Pack the 10 essentials.

Depending on the length, remoteness and time of the year of your hike, this list varies and adapts more to circumstances. Generally these are the 10 items you should never leave your home without if you are going on a day-hike: 

  • Water, and more than what you think you’ll need. As you’ll be constantly exposed and moving you’ll dehydrate much faster than you normally would. The thing is: it’ll get lighter as you progress so don’t be scared to pack extra. 
  • Salty snacks, as you can get dehydrated faster you’ll need to replenish not only the water but also the electrolytes you are sweating out.
  • Food, complex carbs is recommended to sustain energy level throughout. 
  • Sun screen. Cloudy or not the UVA are much more aggressive at an altitude, keep applying every now and again to protect your skin. 
  • Bug spray. There’s a multitude of bugs living in the mountains, especially in proximity of lakes and streams. Get your spray on!
  • Change of socks. Even if your feet don’t get soaked, there is nothing more relieving than changing your sweat-dump hiking socks into a a fresh pair!
  • Rain jacket. No matter how blue the sky might look at the beginning of your hike, surprise downpours and thunderstorms are very frequent in the mountains, especially if it’s hot and humid. 
  • First-Aid Supplies. You want to leave prepared for any eventuality. Bring your emergency kit along with some blister dressing just in case. 
  • Hat, to protect you from scorching sun rays.
  • A multitool 

Keep it light.

Okay, now that I’ve told you to pack all of this stuff, I’m going to tell you to keep your backpack light. This means opting for the lightest of each item. For example, remove any bulky packaging from your food and get a travel size tube of sunscreen instead of the big bottle.

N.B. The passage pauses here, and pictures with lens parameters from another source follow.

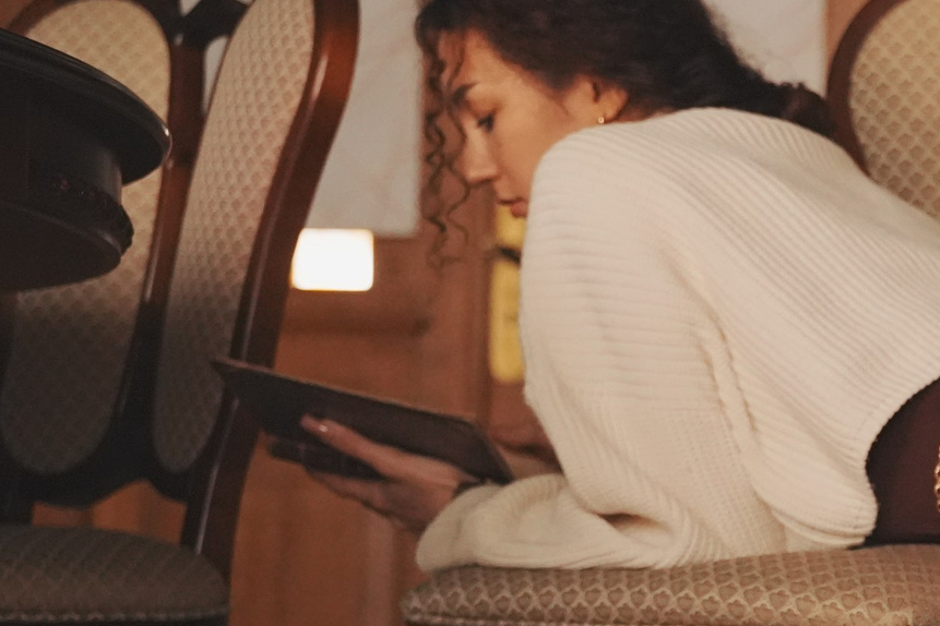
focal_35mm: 116
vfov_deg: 11.8
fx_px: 3020
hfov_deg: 16.4
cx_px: 1317
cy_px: 512
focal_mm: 38.9
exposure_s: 1/160
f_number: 2.8
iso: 5000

Start small and choose the right trail for your fitness level.

Now that you geared and packed up it’s time to choose where to go. Select a hike shorter than the distance you can normally walk in a park or around town. Add an hour for every 500 m of elevation gain to your average walking time (basically divide your normal walking pace in half).  After you’ve been out once or twice, you’ll have a sense for what distance and elevation changes work well for you.

Familiarise yourself with the trail.

Once you selected a trail read up blogs or reviews about it online. There are some excellent online resources available. Download the map and save it on the photo library of your phone. I’d also look for a good lunch spot such as a lake or peak with a view, and for streams of drinkable water where you can refill your bottle.

Pace yourself.

Regular breaks will allow your body to cool down and sweat to evaporate. Take them as an opportunity to sip some water (keep drinking throughout small amounts is much better than chugging a bunch of water at once) and eat your snacks. If you are taking a longer stop for lunch you might also want to take off your hiking boots, and maybe change your sweaty top.

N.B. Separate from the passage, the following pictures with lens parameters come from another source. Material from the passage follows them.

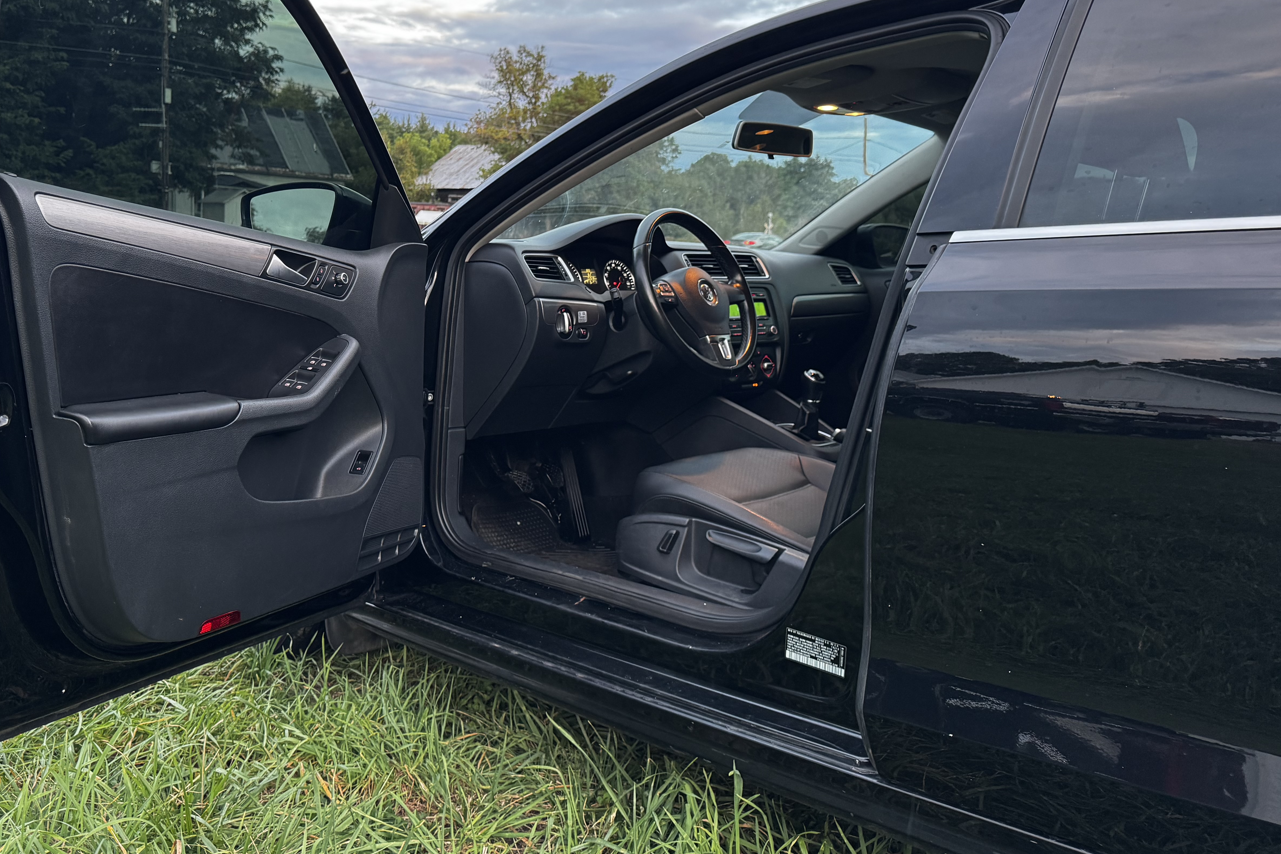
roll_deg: -2.4
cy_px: 303
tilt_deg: -4.0
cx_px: 512
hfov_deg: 61.4
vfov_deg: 43.1
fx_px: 1067
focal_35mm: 30
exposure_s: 1/50
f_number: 1.78
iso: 250
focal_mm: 6.76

Check the weather in advance.

If it is raining or is too hot it may not be the best day to go on a hike.  If you decide to go on a hot day, perhaps pick a trail which has lots of shady areas or leave early/finish late. Thunderstorms in the mountains are not fun and very unpredictable, they are much more likely to occur when it’s hot. Be weary and wise and play it by ear. It is worth postponing to a more suitable day than getting into an uncomfortable situation. 

Tag along with some friends and tell someone where you are going.

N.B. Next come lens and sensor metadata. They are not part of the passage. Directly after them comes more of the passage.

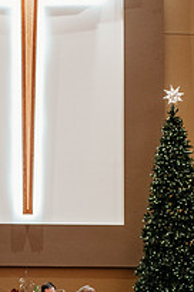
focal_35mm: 154
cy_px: 209
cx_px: 61
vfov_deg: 13.3
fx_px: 1249
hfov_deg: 8.9
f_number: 2.8
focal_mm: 70
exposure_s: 1/250
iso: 2000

Going in a group or with a friend is fun, you can motivate each other and safer. Especially if your friend has more experience than you. It’s also important that someone not on the hike knows the itinerary and what time should they worry and call for help. Note that I didn’t say, “when you expect to be done.” The “worry time” may be several hours later than your planned finish time to allow for slow hiking, snaps of the amazing views, or perhaps a sore foot causing delays.

Pack it in, pack it out.

To preserve the beautiful and untouched nature exactly how you found it and in order to keep enjoy it, make sure to leave it exactly how you found it. It’s up to every outdoor enthusiast to take care of our natural spaces. Bring an extra bag for the rubbish to throw away once back (recycling it where possible!)